If the landlord industry truly wants to do something to burnish its public image, it might consider publicly rejecting or sanctioning members of its community who hiked rents in Los Angeles County by 20% in the aftermath of the fires of January 2025.
This attempt to obscure the profit motive in landlording is all the more problematic because those who would call themselves “housing providers” in one breath, will, in the next, argue against rent stabilization, tenant protections, and other regulations on the basis that these policies make their business unprofitable, or less profitable than they would prefer. This is wanting it both ways—attempting to hide the profit motive while simultaneously insisting on it.

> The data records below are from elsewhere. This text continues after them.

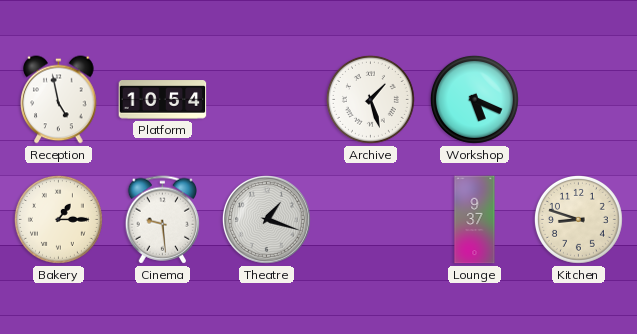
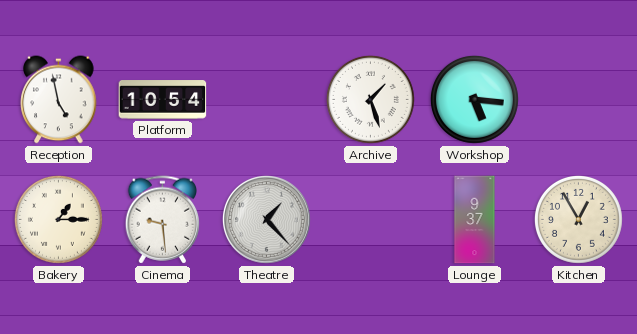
Workshop: 5:19 -> 5:16
Theatre: 1:18 -> 1:23
Kitchen: 8:48 -> 12:55
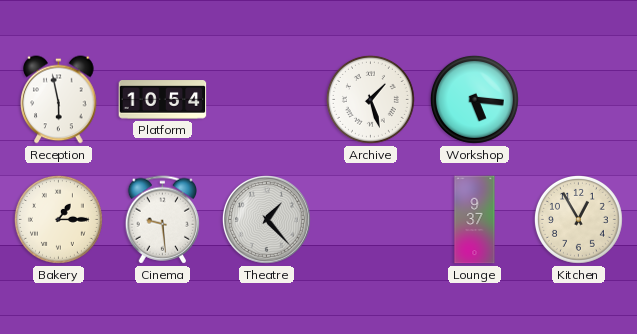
Reception: 4:58 -> 5:58
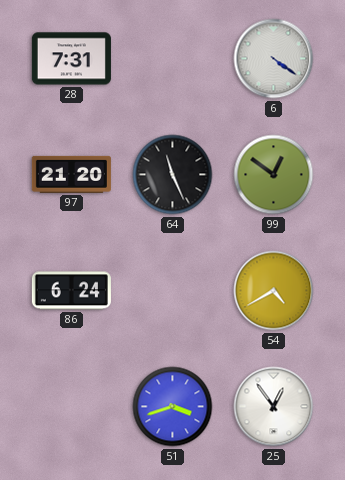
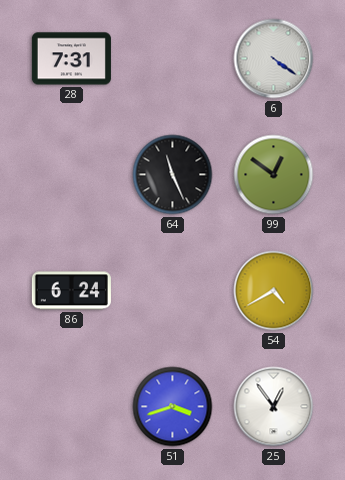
97: 21:20 -> none
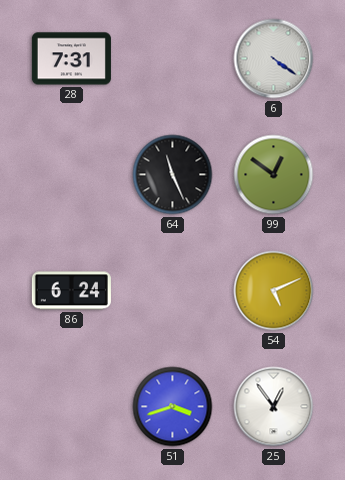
54: 4:40 -> 5:11
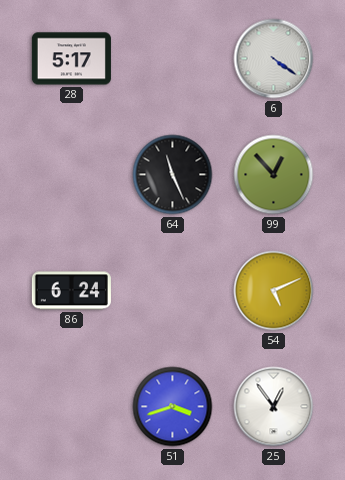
28: 7:31 -> 5:17
99: 12:51 -> 12:53
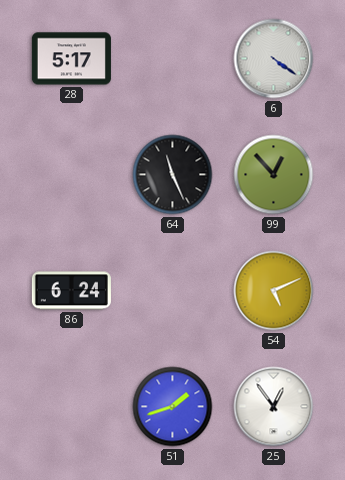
51: 3:42 -> 1:42
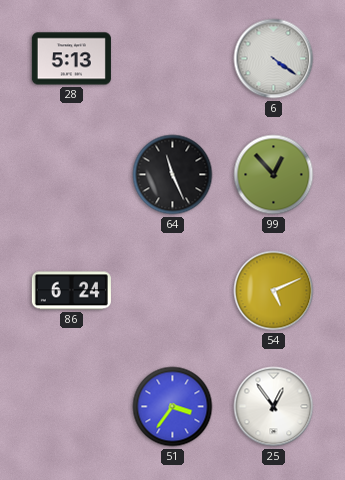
28: 5:17 -> 5:13
51: 1:42 -> 3:36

“Housing provider” is also meant to conceal the power dynamics of the landlord-tenant relationship, one in which landlords hold the privileges associated with property ownership, the ability to define the terms of acceptable behavior and limits of property use available to tenants, and the ultimate power of eviction. Moreover, at a time when corporate landlords are extending their reach into the market, and we see the spread of price-fixing algorithms to maximize rents and profit, AI-driven tenant screening algorithms to perform background checks, and greater concentration and market power at the industry scale, the insistence on the phrase “housing provider” is an obvious attempt at happy-faced distraction.

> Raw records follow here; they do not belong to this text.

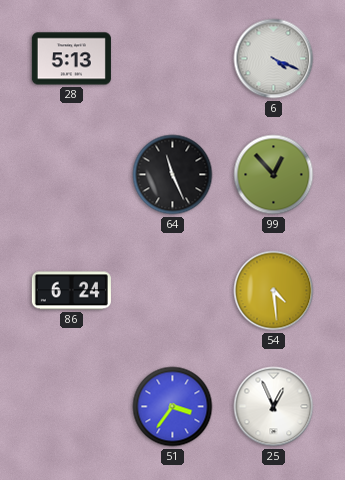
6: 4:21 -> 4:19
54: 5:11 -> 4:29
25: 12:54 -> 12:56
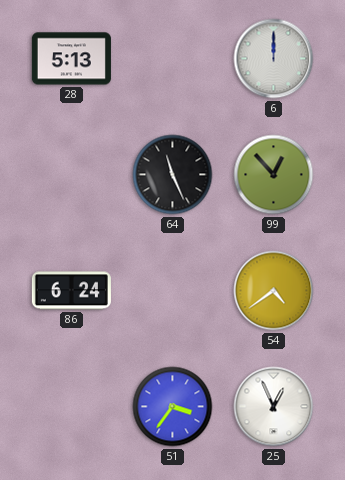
6: 4:19 -> 12:00
54: 4:29 -> 4:39
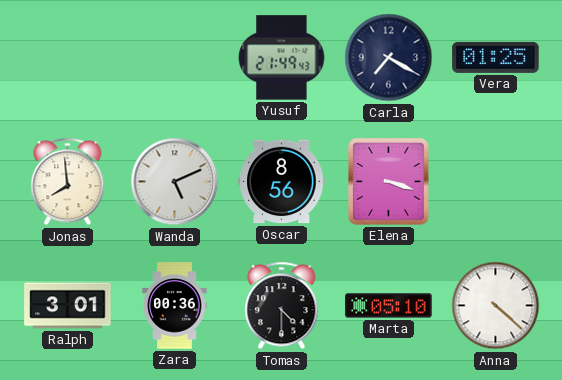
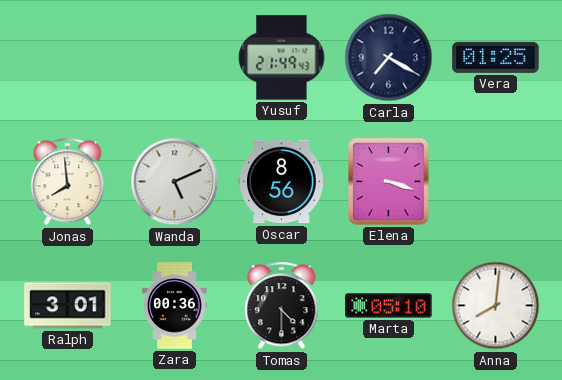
Anna: 4:22 -> 8:01
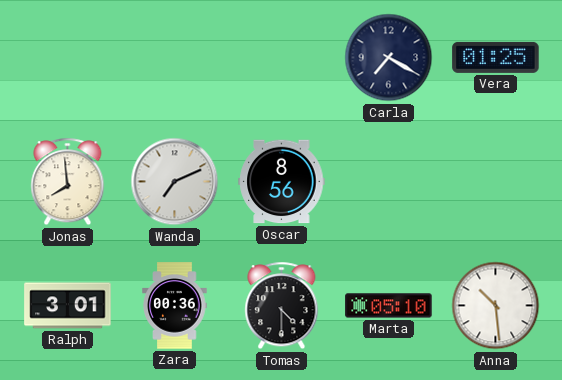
Yusuf: 21:49 -> none
Wanda: 5:11 -> 7:11
Elena: 3:18 -> none
Anna: 8:01 -> 10:29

Just as important as the attempt to disguise profit motive and landlord power is the effort to dodge whatever negative connotations attach to the term landlord. “Housing provider” is meant to avoid images of rapaciousness and greed, or to conjure images of benevolence and even charity, or to do both. The use of the phrase is, in other words, an attempt, acknowledged by the industry, to control a narrative. As such it is a political act, an effort to persuade and to establish a particular understanding of who landlords are and what they do, all in the service of influencing public debate and public policy. This is not to argue that tenants don’t also try to influence the public narrative; of course they do. It is merely to note that this phrase, “housing provider,” is a calculated bid to construct meaning in a highly contested policy area and it needs to be recognized as such. Those who choose to adopt the phrase choose to adopt the narrative.
If the landlord industry truly wants to do something to burnish its public image, it might consider publicly rejecting or sanctioning members of its community who hiked rents in Los Angeles County by 20% in the aftermath of the fires of January 2025. It might help to police property owners who evicted tenants during the pandemic in violation of federal and local laws. It might take action to address sexual harassment of low-income women by landlords, or address any of a number of discriminatory or exploitative practices that haunt the industry. Those wishing to hide behind the “housing provider” label will argue that not all landlords are bad, which is of course true. They will say only a portion of landlords engage in the practices that give landlord its stigma. But, if the only response by the industry is to stop using the word landlord, it betrays a self-serving concern that does little to improve negative public perceptions and, in fact, largely confirms them.
We don’t call Exxon an “oil provider,” nor do we call GM an “automobile provider.” We don’t even call the corner mom-and-pop store a “grocery provider.” There is no reason to accept the kind of politically motivated doublespeak behind the rise of “housing provider.”